Afortunadamente, hablo con conocimiento de causa y eso me hace sentirme en paz. He sido poderosamente creyente en Dios durante prácticamente toda mi vida. Y no una creencia banal, infundada e impuesta. Lo impuesto eran las tareas, la forma, el comportamiento, pero el amor que yo sentía por mi Dios era real. Hablaba con él y sentía que él me comprendía. Pero, como se dice popularmente, la fe es un grave sufrimiento: no hay respuestas, no hay señales, nada se corresponde. Es un monólogo fortalecido, una catarsis en silencio. No era nada más.

Cuando todo a mi alrededor se resquebrajaba, y yo no podía seguir mintiéndome, hablé con Dios por última vez. Le dije que nuestra 'relación' había terminado. Le dije que él me conocía, que sabía quién era, cómo era, que mis intenciones no eran malas, nunca lo habían sido. Pero si creer en él era sinónimo de mentirme, tenía que dejar de hacerlo. Y así ocurrió. Desde entonces me liberé de las pesadas cadenas del miedo y la fe, y pude plasmar yo mi propio camino.

No guardo rencor como le ocurre a otras personas. No tengo por qué hacerlo. Lo ocurrido me ha convertido en lo que soy, y me ha permitido crear 'Marafariña' tal y como quería que fuese.

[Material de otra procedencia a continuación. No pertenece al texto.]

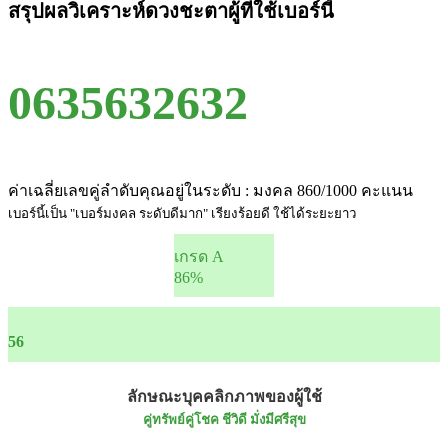
สรุปผลวิเคราะห์ดวงชะตาผู้ที่ใช้เบอร์นี้
0635632632
ค่าเฉลี่ยเลขคู่ลำดับคุณอยู่ในระดับ : มงคล 860/1000 คะแนน
เบอร์นี้เป็น "เบอร์มงคล ระดับดีมาก" เรียงร้อยดี ใช้ได้ระยะยาว
เกรด A
86%
56
ลักษณะบุคคลิกภาพของผู้ใช้
คู่ทรัพย์คู่โชค ชีวิดี มั่งมีศรีสุข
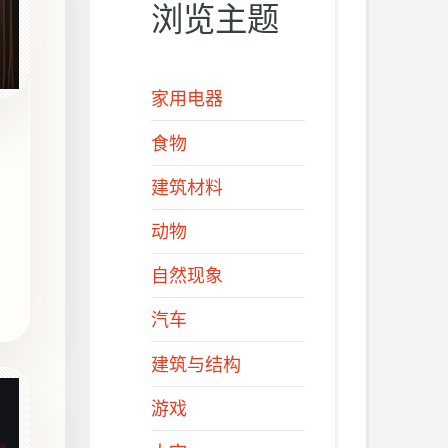
浏览主题
家用电器
食物
建筑材料
动物
自然现象
汽车
建筑与结构
游戏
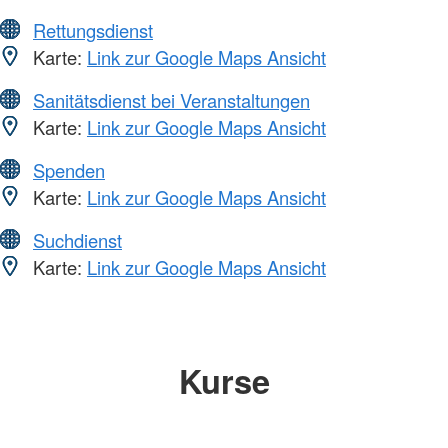
Rettungsdienst
Karte:
Link zur Google Maps Ansicht
Sanitätsdienst bei Veranstaltungen
Karte:
Link zur Google Maps Ansicht
Spenden
Karte:
Link zur Google Maps Ansicht
Suchdienst
Karte:
Link zur Google Maps Ansicht
Kurse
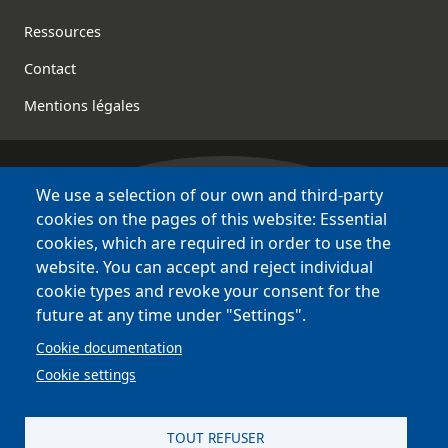
Footer
Ressources
Contact
Mentions légales
We use a selection of our own and third-party
Bretagne Culture Diversité
cookies on the pages of this website: Essential
des sites variés !
cookies, which are required in order to use the
website. You can accept and reject individual
Sites
BCD
cookie types and revoke your consent for the
Bazhvalan
future at any time under "Settings".
Bécédia
Cookie documentation
BED
Cookie settings
PCI
Bretania
TOUT REFUSER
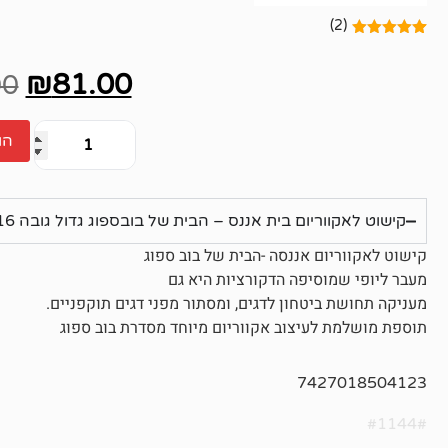
(2)
2
מדורגים
5.00
מתוך 5
₪
81.00
מבוסס על
00
דירוגים של
לקוחות
הו
קישוט לאקווריום בית אננס – הבית של בובספוג גדול גובה 16 סמ
קישוט לאקווריום אננסה -הבית של בוב ספוג
מעבר ליופי שמוסיפה הדקורציות היא גם
מעניקה תחושת ביטחון לדגים, ומסתור מפני דגים תוקפניים.
תוספת מושלמת לעיצוב אקווריום מיוחד מסדרת בוב ספוג
7427018504123
#1144#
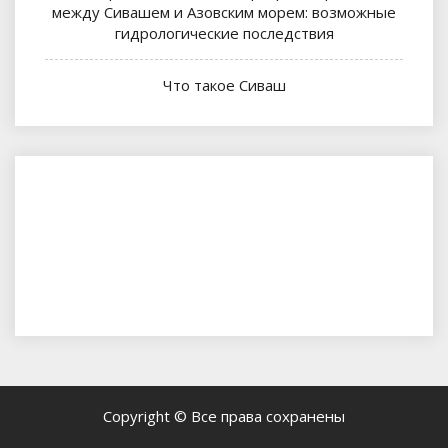
между Сивашем и Азовским морем: возможные
гидрологические последствия
Что такое Сиваш
Copyright © Все права сохранены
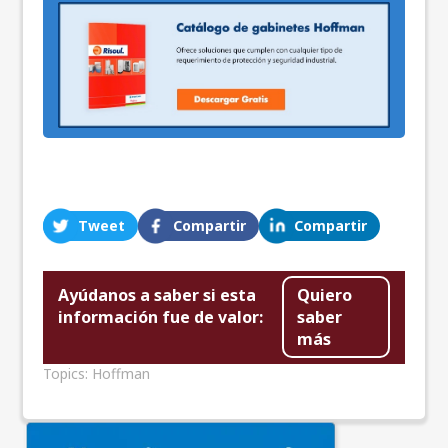
Tweet
Compartir
Compartir
Ayúdanos a saber si esta
Quiero
información fue de valor:
saber
más
Topics:
Hoffman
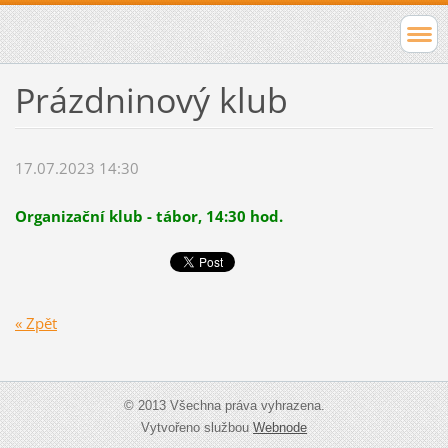
Prázdninový klub
17.07.2023 14:30
Organizační klub - tábor, 14:30 hod.
« Zpět
© 2013 Všechna práva vyhrazena.
Vytvořeno službou
Webnode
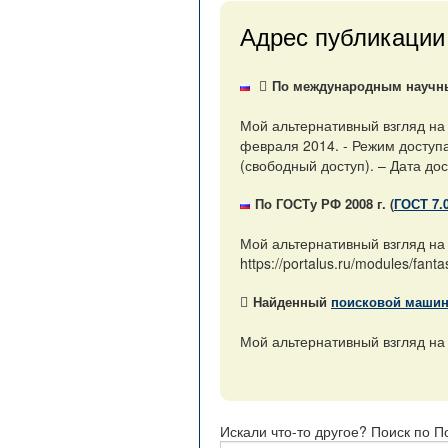
Адрес публикации
По международным научным
Мой альтернативный взгляд на
февраля 2014. - Режим доступа:
(свободный доступ). – Дата дос
По ГОСТу РФ 2008 г. (
ГОСТ 7.
Мой альтернативный взгляд на
https://portalus.ru/modules/fa
Найденный
поисковой маши
Мой альтернативный взгляд на э
Искали что-то другое? Поиск по П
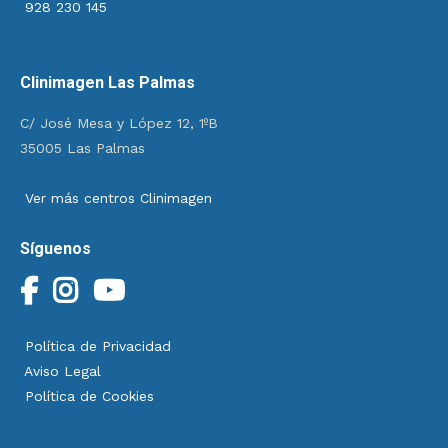
928 230 145
Clinimagen Las Palmas
C/ José Mesa y López 12, 1ºB
35005 Las Palmas
Ver más centros Clinimagen
Síguenos
Política de Privacidad
Aviso Legal
Política de Cookies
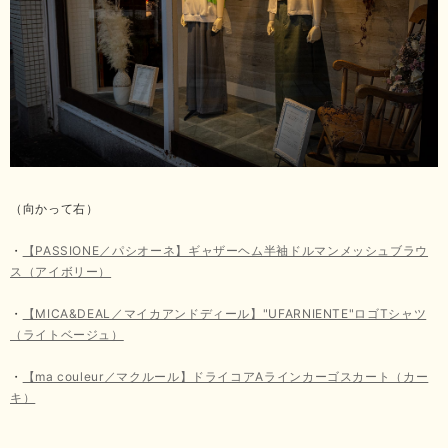
（向かって右）
・
【PASSIONE／パシオーネ】ギャザーヘム半袖ドルマンメッシュブラウ
ス（アイボリー）
・
【MICA&DEAL／マイカアンドディール】"UFARNIENTE"ロゴTシャツ
（ライトベージュ）
・
【ma couleur／マクルール】ドライコアAラインカーゴスカート（カー
キ）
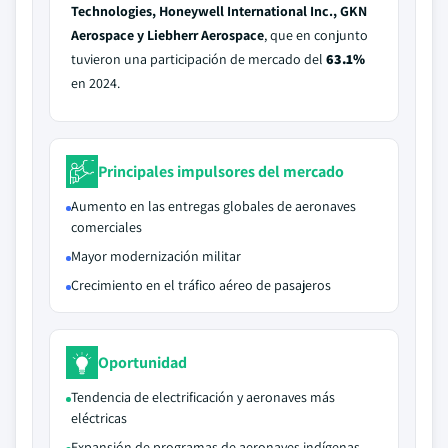
Technologies, Honeywell International Inc., GKN
Aerospace y Liebherr Aerospace
, que en conjunto
tuvieron una participación de mercado del
63.1%
en 2024.
Principales impulsores del mercado
Aumento en las entregas globales de aeronaves
comerciales
Mayor modernización militar
Crecimiento en el tráfico aéreo de pasajeros
Oportunidad
Tendencia de electrificación y aeronaves más
eléctricas
Expansión de programas de aeronaves indígenas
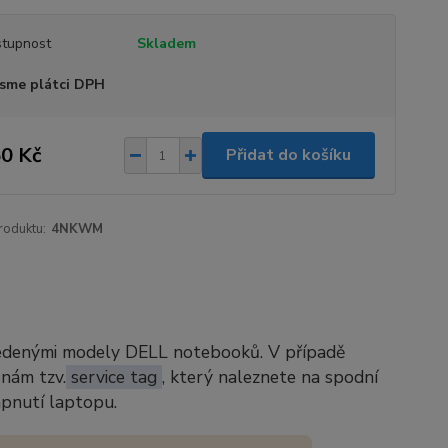
tupnost
Skladem
sme plátci DPH
0 Kč
Přidat do košíku
roduktu:
4NKWM
vedenými modely DELL notebooků. V případě
 nám tzv.
service tag
, který naleznete na spodní
apnutí laptopu.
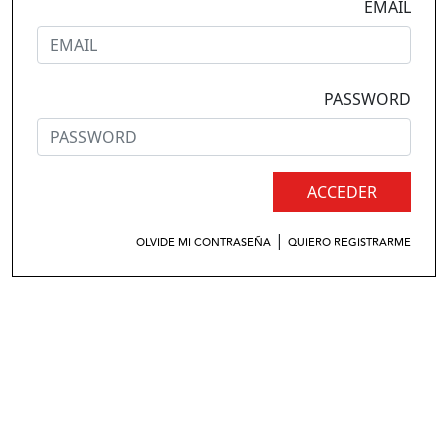
EMAIL
PASSWORD
ACCEDER
|
OLVIDE MI CONTRASEÑA
QUIERO REGISTRARME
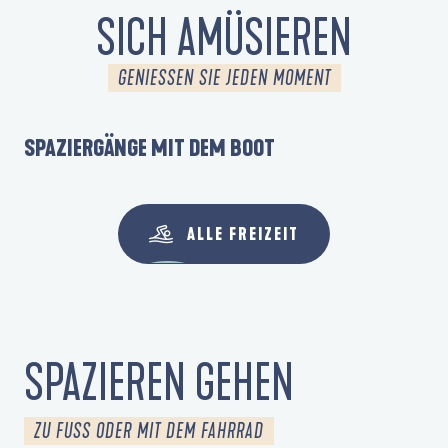
SICH AMÜSIEREN
GENIESSEN SIE JEDEN MOMENT
SPAZIERGÄNGE MIT DEM BOOT
WA
ALLE FREIZEIT
SPAZIEREN GEHEN
ZU FUSS ODER MIT DEM FAHRRAD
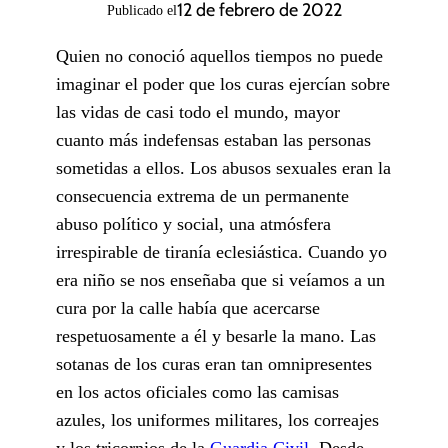
12 de febrero de 2022
Publicado el
Quien no conoció aquellos tiempos no puede
imaginar el poder que los curas ejercían sobre
las vidas de casi todo el mundo, mayor
cuanto más indefensas estaban las personas
sometidas a ellos. Los abusos sexuales eran la
consecuencia extrema de un permanente
abuso político y social, una atmósfera
irrespirable de tiranía eclesiástica. Cuando yo
era niño se nos enseñaba que si veíamos a un
cura por la calle había que acercarse
respetuosamente a él y besarle la mano. Las
sotanas de los curas eran tan omnipresentes
en los actos oficiales como las camisas
azules, los uniformes militares, los correajes
y los tricornios de la
Guardia Civil.
Desde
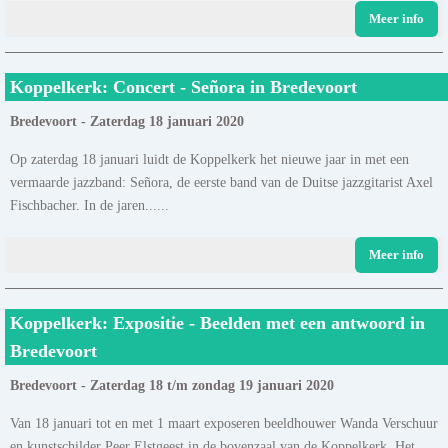
Meer info
Koppelkerk: Concert - Señora in Bredevoort
Bredevoort - Zaterdag 18 januari 2020
Op zaterdag 18 januari luidt de Koppelkerk het nieuwe jaar in met een
vermaarde jazzband: Señora, de eerste band van de Duitse jazzgitarist Axel
Fischbacher. In de jaren......
Meer info
Koppelkerk: Expositie - Beelden met een antwoord in
Bredevoort
Bredevoort - Zaterdag 18 t/m zondag 19 januari 2020
Van 18 januari tot en met 1 maart exposeren beeldhouwer Wanda Verschuur
en kunstschilder Peer Elstgeest in de bovenzaal van de Koppelkerk. Het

Las mentiras que escribí: Galicia es, sin dudas, otra de las protagonistas indiscutibles de tu novela. ¿Te sientes muy unida a tu Tierra?

M.B.Vigo: En efecto, sí. Adoro su vida, su magia, su esplendor, su verde, su esencia. Todo. He nacido y me he criado aquí, rodeada de su naturaleza apero también de su vida urbana. Creo que goza de la simbiosis perfecta y no se me ocurre un escenario mejor dónde interpretar el papel de mi existencia. 

Gran parte de mi inspiración nace de la propia Galicia, sin su latido ninguna de mis letras sería igual.

Las mentiras que escribí: Detrás de toda obra, de todo proceso creativo, hay una inspiración. Detrás de ti, y de tu 'Marafariña', ¿qué obras, películas u otras facetas han impulsado su existencia?

M.B.Vigo: La vida y los sentimientos, vivir, son mi mayor musa. Pero no son la única.

Aunque durante cierta época de mi vida mi proceso creativo estuvo prácticamente muerto, la literatura y el cine siempre me han mantenido enérgica y viva. Las novelas que abrazo en mi inspiración son 'Tomates verdes fritos', 'Temblor', 'La Rebelión de Atlas', 'Alicia en el país de las maravillas', 'La insoportable levedad del ser' y un millonario etc. En cuanto al cine, películas como 'La vida de Adele', 'Revolutionary Road', 'Las horas', 'Criaturas Celestiales', 'Blade Runner'... infinitas más.  Soy insaciable en ese aspecto. Tengo lista eternas de libros que leer y películas que ver. Es innegable la unión de lo que escribo a esta faceta de mi. De ella misma, de hecho, nació este Blog.

Las mentiras que escribí: ¿Sientes miedo a la hora de publicar por primera vez, y hacerlo con una obra tan personal?

M.B.Vigo: Sí. Un miedo atroz. Pero más miedo sentiría de dejarla olvidada en el cajón de las historias que nunca serán contadas. Más miedo me da el vacío.